Run the project from Docker

  • Pull docker image:

    docker pull egorbogomolov/sosed:latest
  • Map input, output, and data directories from inside the container to the local filesystem, to cache both auxiliary and output data. This allows to inspect the output afterwards (e.g., check the vocabulary for analyzed projects) outside the container:

    docker run \
      -v "$(pwd)"/input_examples:/input_examples/ \
      -v "$(pwd)"/output:/output/ \
      -v "$(pwd)"/data:/data \
      egorbogomolov/sosed:latest -i input_examples/input.txt -o output/examples_output/

Known issues

  • Sosed does not work from source on Windows, because some dependencies do not support Windows. Consider using WSL or Docker for Windows.
  • Clusters were labeled manually, and even though we tried our best, the range of topics is very broad, from "CPU fans" to "Large Hadron Collider". Some descriptions may be imprecise, so feel free to open an issue in case you find any debatable descriptions!

Advanced options

  1. -l, --local – if passed, the input file will be treated as a list of paths to local directories.
  2. -f, --force – if passed, all stages will be re-run, otherwise stored intermediate data will be used.
  3. -s, --min_stars – searching for similar projects among those with at least min_stars stars. Available options are 0, 1, 10, 50, 100. Default is 100. Warning: for 0+ and 1+ options, a large archive will be downloaded (0+ stars: 1 GB compressed, 9 GB decompressed; 1+ stars: 250 MB compressed, 2 GB decompressed).
  4. -k, --closest – number of closest repositories to print. Default is 10.
  5. -b, --batches – number of projects that are tokenized together and stored in one file. Default is 100.
  6. -m, --metric – a method to compute project similarity, either kl or cosine. Default is kl.
  7. -e, --explain – if passed, Sosed will explain the similarity.
  8. --lang – language name. If passed, Sosed will output only the projects in a given language.

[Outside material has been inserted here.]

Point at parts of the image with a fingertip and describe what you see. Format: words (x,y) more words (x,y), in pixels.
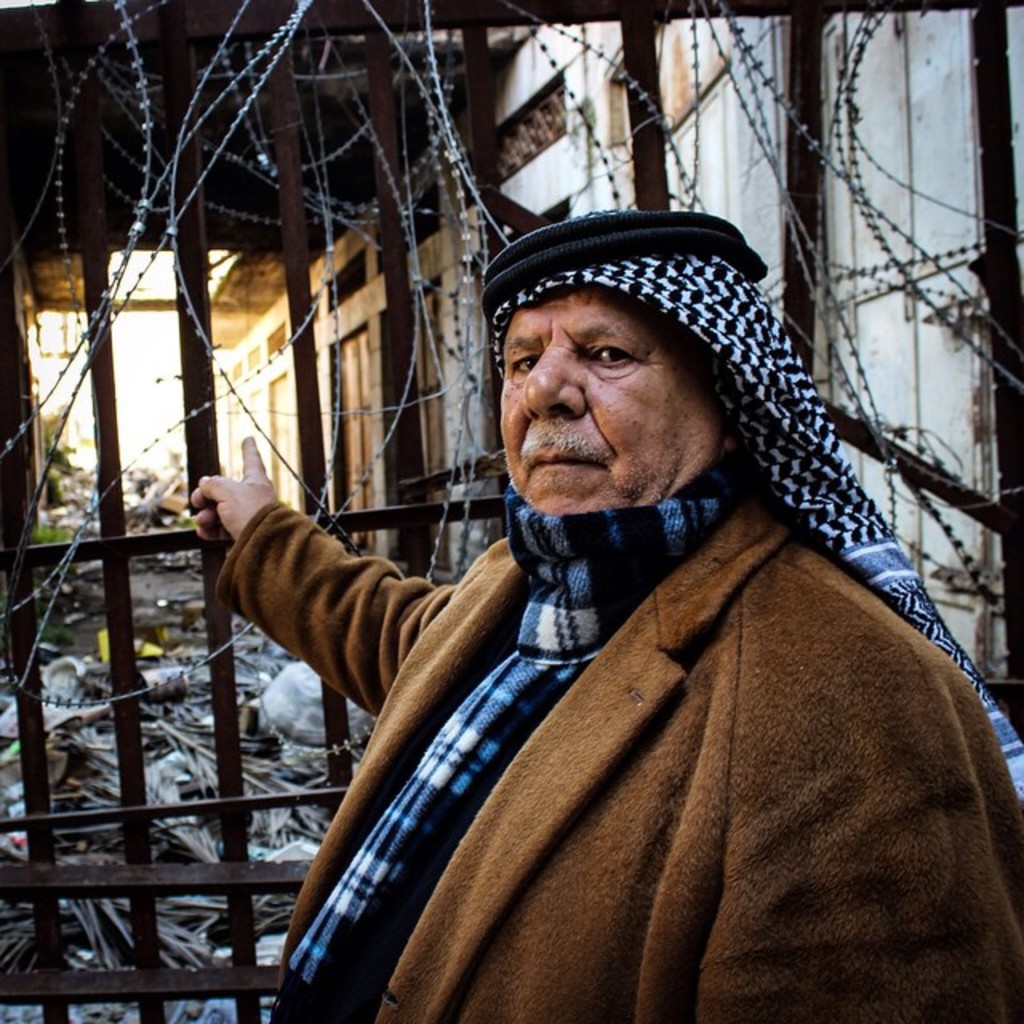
In this picture we can see a person (562,665), behind we can see gate (145,877), fencing (428,9).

Example of usage with all the flags:

python3 -m sosed.run \
  -i input_examples/input.txt -o output_example \
  --local --force --min_stars 10 --closest 20 --batches 1000 --metric cosine --explain --lang Go

Evaluation

To verify the tool, we identified the most similar projects to a set of 94 popular GitHub repositories (the list is available here). We applied filtering to output only the projects with 100+ stars.

From our point of view, the results seem promising, but we still should conduct a thorough evaluation. We made the full output available for both KL-divergence and cosine similarity.